Reproduce every line of the items below word for word, in the same order.

__________________________________________________

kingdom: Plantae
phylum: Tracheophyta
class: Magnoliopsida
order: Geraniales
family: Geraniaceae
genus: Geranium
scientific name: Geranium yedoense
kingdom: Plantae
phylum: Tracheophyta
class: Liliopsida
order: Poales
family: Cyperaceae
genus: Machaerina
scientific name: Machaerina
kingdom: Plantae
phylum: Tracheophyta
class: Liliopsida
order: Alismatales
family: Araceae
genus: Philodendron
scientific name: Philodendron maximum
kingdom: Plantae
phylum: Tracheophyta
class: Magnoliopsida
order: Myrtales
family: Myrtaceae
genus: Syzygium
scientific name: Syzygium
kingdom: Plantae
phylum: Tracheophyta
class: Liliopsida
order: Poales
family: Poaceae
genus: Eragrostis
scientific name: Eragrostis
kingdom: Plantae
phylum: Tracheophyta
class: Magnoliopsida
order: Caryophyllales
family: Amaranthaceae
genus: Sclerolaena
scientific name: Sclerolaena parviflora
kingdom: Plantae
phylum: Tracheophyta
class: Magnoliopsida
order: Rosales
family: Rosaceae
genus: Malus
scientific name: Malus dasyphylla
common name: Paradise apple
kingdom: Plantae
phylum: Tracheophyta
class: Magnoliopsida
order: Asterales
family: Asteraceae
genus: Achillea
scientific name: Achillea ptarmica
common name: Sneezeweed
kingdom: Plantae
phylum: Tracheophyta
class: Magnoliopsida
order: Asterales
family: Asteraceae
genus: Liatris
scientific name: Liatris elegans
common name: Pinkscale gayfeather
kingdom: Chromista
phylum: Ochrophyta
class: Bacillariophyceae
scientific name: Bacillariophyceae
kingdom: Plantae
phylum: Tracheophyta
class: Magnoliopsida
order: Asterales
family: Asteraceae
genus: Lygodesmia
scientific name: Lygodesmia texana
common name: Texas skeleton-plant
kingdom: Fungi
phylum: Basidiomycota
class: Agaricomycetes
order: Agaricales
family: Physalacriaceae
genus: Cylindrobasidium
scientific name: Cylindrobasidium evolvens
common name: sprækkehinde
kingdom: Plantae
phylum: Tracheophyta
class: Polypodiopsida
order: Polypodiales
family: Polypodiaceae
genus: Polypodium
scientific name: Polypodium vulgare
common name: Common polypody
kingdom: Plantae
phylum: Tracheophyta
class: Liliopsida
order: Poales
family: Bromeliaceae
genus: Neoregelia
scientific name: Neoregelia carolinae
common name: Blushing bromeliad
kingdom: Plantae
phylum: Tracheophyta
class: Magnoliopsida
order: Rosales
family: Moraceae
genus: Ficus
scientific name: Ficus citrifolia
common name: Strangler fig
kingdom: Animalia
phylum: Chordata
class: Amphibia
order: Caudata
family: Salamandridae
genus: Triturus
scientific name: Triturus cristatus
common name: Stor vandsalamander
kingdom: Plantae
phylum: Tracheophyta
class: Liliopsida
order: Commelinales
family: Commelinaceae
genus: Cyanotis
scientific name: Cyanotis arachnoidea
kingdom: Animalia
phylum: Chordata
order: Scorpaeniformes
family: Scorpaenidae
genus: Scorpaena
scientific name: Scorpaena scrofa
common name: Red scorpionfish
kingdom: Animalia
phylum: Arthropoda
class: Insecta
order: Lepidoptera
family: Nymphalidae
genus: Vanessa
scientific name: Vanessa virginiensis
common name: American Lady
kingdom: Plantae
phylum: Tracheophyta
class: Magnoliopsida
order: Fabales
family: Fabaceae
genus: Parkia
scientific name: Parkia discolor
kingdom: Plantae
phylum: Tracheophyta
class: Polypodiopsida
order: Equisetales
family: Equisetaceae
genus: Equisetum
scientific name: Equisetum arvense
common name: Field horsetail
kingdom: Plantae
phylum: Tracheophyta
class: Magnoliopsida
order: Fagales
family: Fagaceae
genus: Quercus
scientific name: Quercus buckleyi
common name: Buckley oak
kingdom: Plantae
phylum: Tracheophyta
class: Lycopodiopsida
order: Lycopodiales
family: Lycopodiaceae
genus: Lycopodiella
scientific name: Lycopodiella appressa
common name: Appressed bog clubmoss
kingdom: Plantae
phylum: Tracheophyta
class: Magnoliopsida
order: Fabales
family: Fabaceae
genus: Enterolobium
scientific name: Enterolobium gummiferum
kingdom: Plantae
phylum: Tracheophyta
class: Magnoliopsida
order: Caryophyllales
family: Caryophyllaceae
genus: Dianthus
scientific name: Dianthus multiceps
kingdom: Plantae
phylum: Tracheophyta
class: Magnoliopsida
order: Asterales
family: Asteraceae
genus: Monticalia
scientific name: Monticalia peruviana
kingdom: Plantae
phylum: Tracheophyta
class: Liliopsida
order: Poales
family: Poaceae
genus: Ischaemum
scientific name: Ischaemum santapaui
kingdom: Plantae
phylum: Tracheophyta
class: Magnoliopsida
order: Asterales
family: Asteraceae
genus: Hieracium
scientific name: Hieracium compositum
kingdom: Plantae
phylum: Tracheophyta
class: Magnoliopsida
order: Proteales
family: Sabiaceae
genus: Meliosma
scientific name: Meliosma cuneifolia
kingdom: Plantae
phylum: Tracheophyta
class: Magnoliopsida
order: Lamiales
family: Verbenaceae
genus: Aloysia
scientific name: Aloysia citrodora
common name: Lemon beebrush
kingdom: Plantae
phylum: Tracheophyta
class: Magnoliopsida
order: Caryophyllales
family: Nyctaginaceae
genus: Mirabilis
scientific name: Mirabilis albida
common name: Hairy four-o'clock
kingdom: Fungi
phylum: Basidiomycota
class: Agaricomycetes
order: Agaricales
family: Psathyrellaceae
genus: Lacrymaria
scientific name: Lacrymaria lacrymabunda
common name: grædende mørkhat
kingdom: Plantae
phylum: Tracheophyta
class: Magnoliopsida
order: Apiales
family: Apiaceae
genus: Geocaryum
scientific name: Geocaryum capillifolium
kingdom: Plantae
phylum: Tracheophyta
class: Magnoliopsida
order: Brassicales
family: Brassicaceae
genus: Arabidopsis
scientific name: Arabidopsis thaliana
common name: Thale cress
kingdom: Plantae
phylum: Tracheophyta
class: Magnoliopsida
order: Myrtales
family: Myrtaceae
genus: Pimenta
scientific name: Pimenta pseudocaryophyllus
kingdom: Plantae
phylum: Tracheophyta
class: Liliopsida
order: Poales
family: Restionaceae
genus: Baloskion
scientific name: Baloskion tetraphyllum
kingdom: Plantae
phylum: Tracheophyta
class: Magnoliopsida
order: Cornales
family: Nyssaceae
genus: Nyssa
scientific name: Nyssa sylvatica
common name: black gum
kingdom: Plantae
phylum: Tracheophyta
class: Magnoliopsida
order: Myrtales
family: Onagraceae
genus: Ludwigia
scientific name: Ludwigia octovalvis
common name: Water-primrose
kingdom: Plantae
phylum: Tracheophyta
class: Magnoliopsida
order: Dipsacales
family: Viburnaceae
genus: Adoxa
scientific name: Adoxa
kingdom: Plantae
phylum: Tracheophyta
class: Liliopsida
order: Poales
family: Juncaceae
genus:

__________________________________________________

**Output of the exercise**
kingdom: Plantae
phylum: Tracheophyta
class: Magnoliopsida
order: Geraniales
family: Geraniaceae
genus: Geranium
scientific name: Geranium yedoense
kingdom: Plantae
phylum: Tracheophyta
class: Liliopsida
order: Poales
family: Cyperaceae
genus: Machaerina
scientific name: Machaerina
kingdom: Plantae
phylum: Tracheophyta
class: Liliopsida
order: Alismatales
family: Araceae
genus: Philodendron
scientific name: Philodendron maximum
kingdom: Plantae
phylum: Tracheophyta
class: Magnoliopsida
order: Myrtales
family: Myrtaceae
genus: Syzygium
scientific name: Syzygium
kingdom: Plantae
phylum: Tracheophyta
class: Liliopsida
order: Poales
family: Poaceae
genus: Eragrostis
scientific name: Eragrostis
kingdom: Plantae
phylum: Tracheophyta
class: Magnoliopsida
order: Caryophyllales
family: Amaranthaceae
genus: Sclerolaena
scientific name: Sclerolaena parviflora
kingdom: Plantae
phylum: Tracheophyta
class: Magnoliopsida
order: Rosales
family: Rosaceae
genus: Malus
scientific name: Malus dasyphylla
common name: Paradise apple
kingdom: Plantae
phylum: Tracheophyta
class: Magnoliopsida
order: Asterales
family: Asteraceae
genus: Achillea
scientific name: Achillea ptarmica
common name: Sneezeweed
kingdom: Plantae
phylum: Tracheophyta
class: Magnoliopsida
order: Asterales
family: Asteraceae
genus: Liatris
scientific name: Liatris elegans
common name: Pinkscale gayfeather
kingdom: Chromista
phylum: Ochrophyta
class: Bacillariophyceae
scientific name: Bacillariophyceae
kingdom: Plantae
phylum: Tracheophyta
class: Magnoliopsida
order: Asterales
family: Asteraceae
genus: Lygodesmia
scientific name: Lygodesmia texana
common name: Texas skeleton-plant
kingdom: Fungi
phylum: Basidiomycota
class: Agaricomycetes
order: Agaricales
family: Physalacriaceae
genus: Cylindrobasidium
scientific name: Cylindrobasidium evolvens
common name: sprækkehinde
kingdom: Plantae
phylum: Tracheophyta
class: Polypodiopsida
order: Polypodiales
family: Polypodiaceae
genus: Polypodium
scientific name: Polypodium vulgare
common name: Common polypody
kingdom: Plantae
phylum: Tracheophyta
class: Liliopsida
order: Poales
family: Bromeliaceae
genus: Neoregelia
scientific name: Neoregelia carolinae
common name: Blushing bromeliad
kingdom: Plantae
phylum: Tracheophyta
class: Magnoliopsida
order: Rosales
family: Moraceae
genus: Ficus
scientific name: Ficus citrifolia
common name: Strangler fig
kingdom: Animalia
phylum: Chordata
class: Amphibia
order: Caudata
family: Salamandridae
genus: Triturus
scientific name: Triturus cristatus
common name: Stor vandsalamander
kingdom: Plantae
phylum: Tracheophyta
class: Liliopsida
order: Commelinales
family: Commelinaceae
genus: Cyanotis
scientific name: Cyanotis arachnoidea
kingdom: Animalia
phylum: Chordata
order: Scorpaeniformes
family: Scorpaenidae
genus: Scorpaena
scientific name: Scorpaena scrofa
common name: Red scorpionfish
kingdom: Animalia
phylum: Arthropoda
class: Insecta
order: Lepidoptera
family: Nymphalidae
genus: Vanessa
scientific name: Vanessa virginiensis
common name: American Lady
kingdom: Plantae
phylum: Tracheophyta
class: Magnoliopsida
order: Fabales
family: Fabaceae
genus: Parkia
scientific name: Parkia discolor
kingdom: Plantae
phylum: Tracheophyta
class: Polypodiopsida
order: Equisetales
family: Equisetaceae
genus: Equisetum
scientific name: Equisetum arvense
common name: Field horsetail
kingdom: Plantae
phylum: Tracheophyta
class: Magnoliopsida
order: Fagales
family: Fagaceae
genus: Quercus
scientific name: Quercus buckleyi
common name: Buckley oak
kingdom: Plantae
phylum: Tracheophyta
class: Lycopodiopsida
order: Lycopodiales
family: Lycopodiaceae
genus: Lycopodiella
scientific name: Lycopodiella appressa
common name: Appressed bog clubmoss
kingdom: Plantae
phylum: Tracheophyta
class: Magnoliopsida
order: Fabales
family: Fabaceae
genus: Enterolobium
scientific name: Enterolobium gummiferum
kingdom: Plantae
phylum: Tracheophyta
class: Magnoliopsida
order: Caryophyllales
family: Caryophyllaceae
genus: Dianthus
scientific name: Dianthus multiceps
kingdom: Plantae
phylum: Tracheophyta
class: Magnoliopsida
order: Asterales
family: Asteraceae
genus: Monticalia
scientific name: Monticalia peruviana
kingdom: Plantae
phylum: Tracheophyta
class: Liliopsida
order: Poales
family: Poaceae
genus: Ischaemum
scientific name: Ischaemum santapaui
kingdom: Plantae
phylum: Tracheophyta
class: Magnoliopsida
order: Asterales
family: Asteraceae
genus: Hieracium
scientific name: Hieracium compositum
kingdom: Plantae
phylum: Tracheophyta
class: Magnoliopsida
order: Proteales
family: Sabiaceae
genus: Meliosma
scientific name: Meliosma cuneifolia
kingdom: Plantae
phylum: Tracheophyta
class: Magnoliopsida
order: Lamiales
family: Verbenaceae
genus: Aloysia
scientific name: Aloysia citrodora
common name: Lemon beebrush
kingdom: Plantae
phylum: Tracheophyta
class: Magnoliopsida
order: Caryophyllales
family: Nyctaginaceae
genus: Mirabilis
scientific name: Mirabilis albida
common name: Hairy four-o'clock
kingdom: Fungi
phylum: Basidiomycota
class: Agaricomycetes
order: Agaricales
family: Psathyrellaceae
genus: Lacrymaria
scientific name: Lacrymaria lacrymabunda
common name: grædende mørkhat
kingdom: Plantae
phylum: Tracheophyta
class: Magnoliopsida
order: Apiales
family: Apiaceae
genus: Geocaryum
scientific name: Geocaryum capillifolium
kingdom: Plantae
phylum: Tracheophyta
class: Magnoliopsida
order: Brassicales
family: Brassicaceae
genus: Arabidopsis
scientific name: Arabidopsis thaliana
common name: Thale cress
kingdom: Plantae
phylum: Tracheophyta
class: Magnoliopsida
order: Myrtales
family: Myrtaceae
genus: Pimenta
scientific name: Pimenta pseudocaryophyllus
kingdom: Plantae
phylum: Tracheophyta
class: Liliopsida
order: Poales
family: Restionaceae
genus: Baloskion
scientific name: Baloskion tetraphyllum
kingdom: Plantae
phylum: Tracheophyta
class: Magnoliopsida
order: Cornales
family: Nyssaceae
genus: Nyssa
scientific name: Nyssa sylvatica
common name: black gum
kingdom: Plantae
phylum: Tracheophyta
class: Magnoliopsida
order: Myrtales
family: Onagraceae
genus: Ludwigia
scientific name: Ludwigia octovalvis
common name: Water-primrose
kingdom: Plantae
phylum: Tracheophyta
class: Magnoliopsida
order: Dipsacales
family: Viburnaceae
genus: Adoxa
scientific name: Adoxa
kingdom: Plantae
phylum: Tracheophyta
class: Liliopsida
order: Poales
family: Juncaceae
genus:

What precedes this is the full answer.